Une guerre fraternelle et une anecdote croustillante
Pour illustrer cette rivalité qui oppose les deux clubs depuis plus d’un siècle, il est juste de mentionner deux hommes qui sont, toutes proportions gardées, symboles de leur club respectif. Il est ici question des frères Milito. Du côté d’Independiente, Gabriel. Du côté de Racing, Diego. Plusieurs fois, les deux hommes vont se rencontrer sur le rectangle vert et, comme à chaque rencontre entre leurs clubs, le duel est électrique. L’avantage des confrontations a souvent été pour Gabriel, le cadet, souvent vainqueur avec Independiente au temps des deux joueurs. Leur première confrontation illustre bien cela : Diego est exclu après seulement 15 minutes de match et son équipe se fait ensuite laminer 4-1. Un dur souvenir pour Racing qui a mal vécu cette humiliation. Lors du deuxième affrontement entre les deux frères, lors de la saison 2000-2001, le constat est le même. Diego pousse l’arbitre à exclure son frère Gabriel après un gros tampon. Gabriel le prend mal et, devant le sourire en coin de l’arbitre – qui s’avérait être l’ancien professeur de sport des deux hommes – les Milito se sont insultés plus fort que jamais, allant jusqu’à se battre physiquement. Finalement, l’arbitre donne un carton rouge à Gabriel et met fin à ce capharnaüm, alors que les parents des deux joueurs préfèrent quitter le stade plutôt que d’assister à cette humiliation. Diego se souvenait : « Nous avons fini par nous battre effectivement. L’arbitre était proche du fou rire devant cette scène, mais il est venu devant nous pour nous séparer parce que nous étions très violents. Dans l’un des matchs les plus importants de l’année, nous agissions comme deux enfants dans un jardin. » Cette rivalité allant même jusqu’à créer de tels conflits au sein d’une famille laisse entendre la passion engendrée par le clasico de Avellaneda en Argentine.

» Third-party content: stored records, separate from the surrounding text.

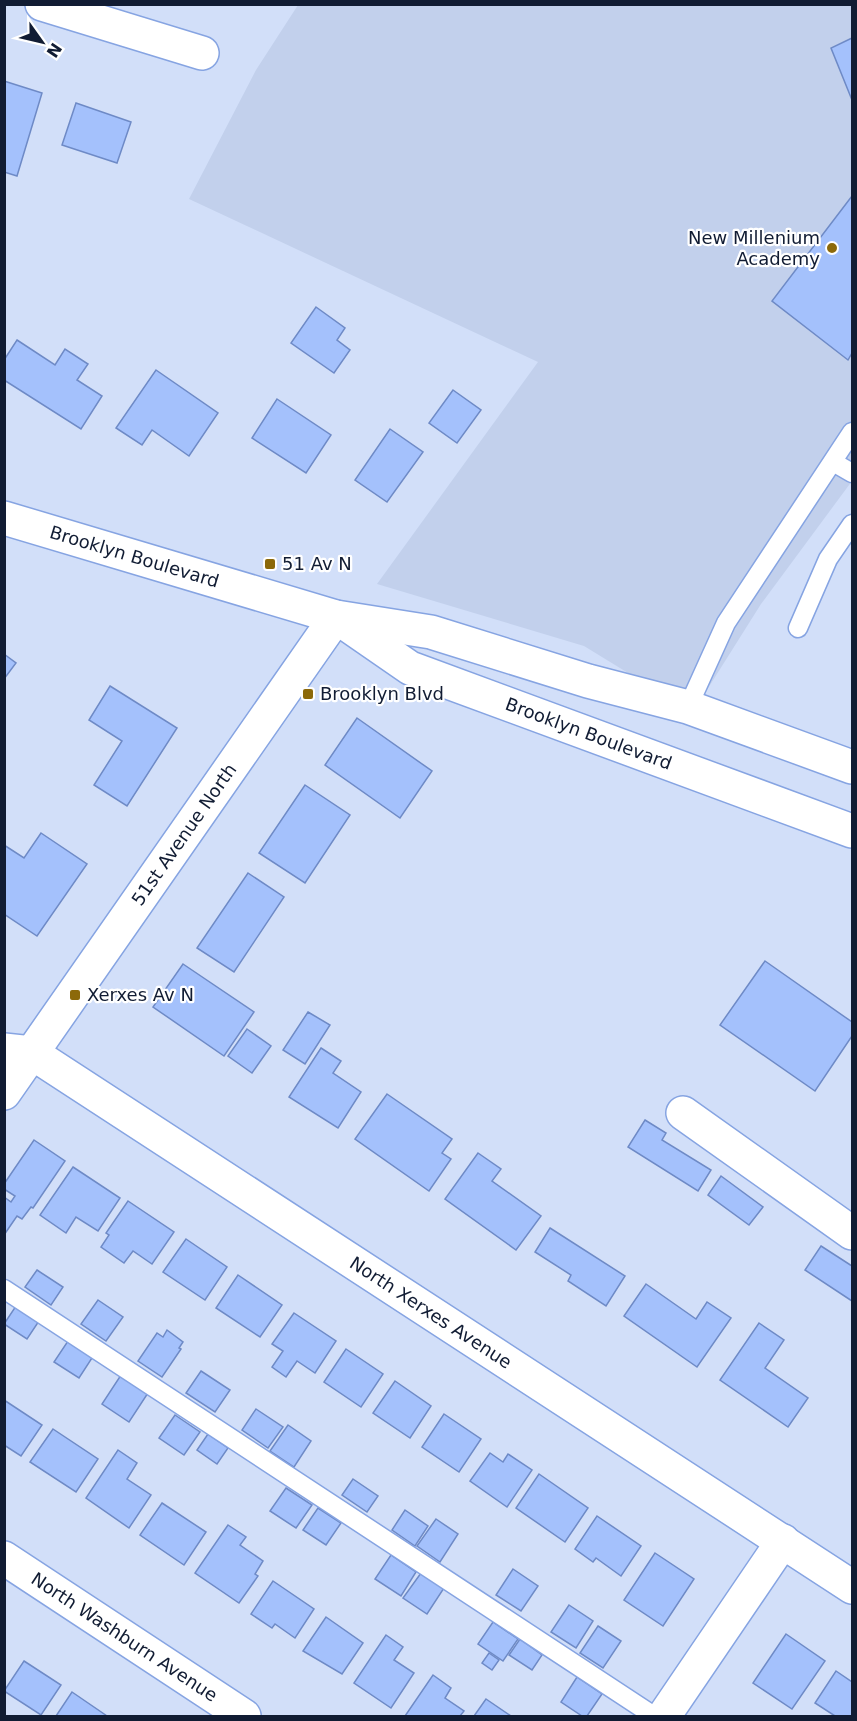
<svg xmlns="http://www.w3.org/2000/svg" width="857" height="1721" font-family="'DejaVu Sans',sans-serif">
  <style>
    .built { fill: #c2d0ec }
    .building { fill: #a4c1fc; stroke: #6e8ac6; stroke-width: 1.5 }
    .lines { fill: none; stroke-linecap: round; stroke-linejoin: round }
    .service-casing { stroke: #86a4e2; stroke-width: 21 }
    .minor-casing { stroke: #86a4e2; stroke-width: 36 }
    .secondary-casing { stroke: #86a4e2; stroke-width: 36 }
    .service { stroke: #fff; stroke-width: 18 }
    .minor { stroke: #fff; stroke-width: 33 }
    .secondary { stroke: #fff; stroke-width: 33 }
    .poi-dot { fill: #8c690a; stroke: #fff; stroke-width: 2 }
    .labels { text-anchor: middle; stroke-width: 4.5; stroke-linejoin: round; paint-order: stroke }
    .poi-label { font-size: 18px; fill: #111c33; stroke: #fff; text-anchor: start }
    .street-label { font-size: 18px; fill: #111c33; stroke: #fff }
  </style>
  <rect width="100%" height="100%" fill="#d2dff9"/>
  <!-- built -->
  <polygon class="built" points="298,5 852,5 852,481 761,604 705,693 633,676 584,646 377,584 538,362 189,199 256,70"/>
  <!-- building -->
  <g class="building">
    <polygon points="852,38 852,100 831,48"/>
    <polygon points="4,81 42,93 17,176 4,172"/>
    <polygon points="76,103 131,122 117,163 62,145"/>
    <polygon points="852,196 852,353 848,360 772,301"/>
    <polygon points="316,307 345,328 337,340 350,350 334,373 291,343"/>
    <polygon points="17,340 55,365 65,349 88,364 77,380 102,396 81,429 4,380 4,360"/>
    <polygon points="156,370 218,413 189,456 152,430 142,445 116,428"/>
    <polygon points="453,390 481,410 457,443 429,423"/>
    <polygon points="277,399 331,435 306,473 252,438"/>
    <polygon points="390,429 423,452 387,502 355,480"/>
    <polygon points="4,654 16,663 4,679"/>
    <polygon points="110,686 177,728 127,806 94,785 122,741 89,720"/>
    <polygon points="357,718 432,771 400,818 325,765"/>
    <polygon points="305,785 350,815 305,883 259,853"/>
    <polygon points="41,833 87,864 37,936 4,914 4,845 24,858"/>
    <polygon points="248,873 284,897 234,972 197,948"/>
    <polygon points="765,961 852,1022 852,1036 815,1091 720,1025"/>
    <polygon points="183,964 254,1012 224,1056 153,1007"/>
    <polygon points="308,1012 330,1025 305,1064 283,1050"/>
    <polygon points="247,1029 271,1046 252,1073 228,1056"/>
    <polygon points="321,1048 341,1061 333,1073 361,1092 338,1128 289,1097"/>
    <polygon points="387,1094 452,1139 442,1153 451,1159 429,1191 355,1139"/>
    <polygon points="645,1120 666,1133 662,1140 711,1170 698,1191 628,1147"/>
    <polygon points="34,1140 65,1161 33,1208 31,1207 22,1219 17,1216 4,1235 4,1197 11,1202 15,1196 4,1189 4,1184"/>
    <polygon points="478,1153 501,1169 492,1181 541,1216 516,1250 445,1199"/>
    <polygon points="73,1167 120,1198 98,1231 76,1217 66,1233 40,1215"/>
    <polygon points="721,1176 763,1207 749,1225 708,1195"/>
    <polygon points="128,1201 174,1232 152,1264 133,1251 124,1263 101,1247 109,1235 106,1233"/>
    <polygon points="550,1228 625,1276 606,1306 568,1281 571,1275 535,1252"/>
    <polygon points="186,1239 227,1267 205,1300 163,1272"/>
    <polygon points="821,1246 852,1266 852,1301 805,1270"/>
    <polygon points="37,1270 63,1287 51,1305 25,1287"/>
    <polygon points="238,1275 282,1305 260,1337 216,1308"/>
    <polygon points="646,1284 696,1319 707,1302 731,1318 697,1367 624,1316"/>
    <polygon points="98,1300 123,1317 106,1341 81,1324"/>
    <polygon points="16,1306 39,1321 27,1339 4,1324"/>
    <polygon points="294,1313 336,1341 315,1373 297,1361 286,1377 272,1367 283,1351 272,1344"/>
    <polygon points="759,1323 784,1340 765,1368 808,1398 788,1427 720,1380"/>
    <polygon points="167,1330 183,1342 179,1348 181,1349 162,1377 138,1361 157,1333 163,1337"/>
    <polygon points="68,1341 92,1358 79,1378 54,1362"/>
    <polygon points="346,1349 383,1374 361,1407 324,1382"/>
    <polygon points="201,1371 230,1390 215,1412 186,1393"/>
    <polygon points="121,1375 148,1393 129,1422 102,1404"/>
    <polygon points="395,1381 431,1406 410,1438 373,1413"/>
    <polygon points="4,1400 42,1425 21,1456 4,1445"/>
    <polygon points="256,1409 283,1427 268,1448 242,1430"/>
    <polygon points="444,1414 481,1439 459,1472 422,1447"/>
    <polygon points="175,1415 200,1432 184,1455 159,1438"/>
    <polygon points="288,1425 311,1441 294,1467 270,1451"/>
    <polygon points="53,1429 98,1459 76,1492 30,1462"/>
    <polygon points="208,1434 228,1448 217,1464 197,1450"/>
    <polygon points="118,1450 137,1463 127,1479 151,1495 129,1528 86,1498"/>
    <polygon points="490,1453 503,1462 508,1454 532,1470 507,1507 470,1481"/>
    <polygon points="539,1474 588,1508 565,1542 516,1508"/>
    <polygon points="353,1479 378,1496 367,1512 342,1495"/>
    <polygon points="286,1488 312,1505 296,1528 270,1511"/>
    <polygon points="162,1503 206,1532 184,1565 140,1535"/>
    <polygon points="318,1508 341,1523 326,1545 303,1530"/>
    <polygon points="405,1510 428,1526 415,1546 392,1530"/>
    <polygon points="597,1516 641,1546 621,1576 596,1558 593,1562 575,1549"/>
    <polygon points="436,1519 458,1534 440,1562 417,1546"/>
    <polygon points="228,1525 246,1537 240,1545 263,1561 255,1574 258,1576 239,1603 195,1573"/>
    <polygon points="655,1553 694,1579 663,1626 624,1600"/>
    <polygon points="391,1555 416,1572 401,1596 375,1579"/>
    <polygon points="513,1569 538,1586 521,1611 496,1595"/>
    <polygon points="421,1573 444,1588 427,1614 403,1598"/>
    <polygon points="273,1581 314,1609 295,1638 275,1624 272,1628 251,1614"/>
    <polygon points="569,1605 593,1621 576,1648 551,1632"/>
    <polygon points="326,1617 363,1643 342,1674 303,1651"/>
    <polygon points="493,1622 518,1639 503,1661 478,1644"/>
    <polygon points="598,1626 621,1641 603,1668 580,1653"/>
    <polygon points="786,1634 825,1661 792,1709 753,1683"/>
    <polygon points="386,1635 403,1647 394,1660 414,1673 391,1708 354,1683"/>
    <polygon points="520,1639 542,1655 532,1670 509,1655"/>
    <polygon points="489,1653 499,1660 492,1670 482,1663"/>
    <polygon points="24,1661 61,1685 41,1715 4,1691"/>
    <polygon points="836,1671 852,1682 852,1716 835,1716 815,1703"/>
    <polygon points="433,1675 451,1688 445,1698 464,1711 460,1716 405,1716"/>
    <polygon points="577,1677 602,1694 587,1716 582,1716 561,1702"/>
    <polygon points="72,1692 107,1716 56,1716"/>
    <polygon points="486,1699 511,1716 474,1716"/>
  </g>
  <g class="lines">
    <!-- service casing -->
    <g class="service-casing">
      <g id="service">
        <polyline points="833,462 852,473"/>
        <polyline points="798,628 828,559 852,524"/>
        <polyline points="688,707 726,623 852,432"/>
        <polyline points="4,1289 654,1716"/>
      </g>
    </g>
    <!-- minor casing -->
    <g class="minor-casing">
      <g id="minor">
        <polyline points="42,4 202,53"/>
        <path id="s1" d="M4,1050l28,3 820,534"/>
        <path id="s2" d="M4,1093l332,-476"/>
        <polyline points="683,1113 852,1233"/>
        <path id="s3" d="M4,1558l240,158"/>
        <polyline points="664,1716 783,1541"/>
      </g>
    </g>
    <!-- secondary casing -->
    <g class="secondary-casing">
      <g id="secondary">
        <path id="s4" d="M4,518l332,99 95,15 157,49 100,26 164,60"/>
        <path id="s5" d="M342,621l68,47 442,163"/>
      </g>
    </g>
    <!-- service -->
    <use href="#service" class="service"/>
    <!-- minor -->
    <use href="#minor" class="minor"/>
    <!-- secondary -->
    <use href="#secondary" class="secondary"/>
  </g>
  <!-- markers -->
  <g class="poi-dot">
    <circle cx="832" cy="248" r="6"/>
    <rect x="264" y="558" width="12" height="12" rx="3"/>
    <rect x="302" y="688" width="12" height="12" rx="3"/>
    <rect x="69" y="989" width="12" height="12" rx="3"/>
  </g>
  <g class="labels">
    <!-- poi labels -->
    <g class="poi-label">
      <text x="820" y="244" text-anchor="end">New Millenium<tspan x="820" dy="21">Academy</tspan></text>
      <text x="282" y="570">51 Av N</text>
      <text x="320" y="700">Brooklyn Blvd</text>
      <text x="87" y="1001">Xerxes Av N</text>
    </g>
    <!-- street labels -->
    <g class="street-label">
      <text dy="6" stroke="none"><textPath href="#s4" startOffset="136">Brooklyn Boulevard</textPath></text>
      <text dy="6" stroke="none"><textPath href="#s5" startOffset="273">Brooklyn Boulevard</textPath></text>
      <text dy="6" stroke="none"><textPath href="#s2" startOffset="315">51st Avenue North</textPath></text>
      <text dy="6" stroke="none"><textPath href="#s1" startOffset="504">North Xerxes Avenue</textPath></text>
      <text dy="6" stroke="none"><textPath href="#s3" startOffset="144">North Washburn Avenue</textPath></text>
    </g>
  </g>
  <!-- border -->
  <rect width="857" height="1721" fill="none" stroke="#111c33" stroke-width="12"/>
  <!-- north arrow -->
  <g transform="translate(42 42) rotate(124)" stroke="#ffffff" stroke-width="4.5" paint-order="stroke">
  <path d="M0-4.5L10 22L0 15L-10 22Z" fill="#111c33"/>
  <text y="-9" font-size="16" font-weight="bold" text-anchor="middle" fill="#111c33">N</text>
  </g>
</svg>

Avec deux stades pratiquement collés et deux hinchadas particulièrement passionnés, le clasico de Avellaneda est sans aucun doute l’un des plus beaux matchs du monde. L’histoire très similaire des deux clubs participe à la rivalité les opposant : chaque derby est vécu comme une véritable finale, comme le match le plus important de l’année. Peu importe le classement à la fin, celui qui remporte le clasico a tout gagné. S’il arrive qu’il y ait quelques débordements, ce match rassemble avant tout des fans aux intentions simples : voir leur équipe l’emporter, coûte que coûte.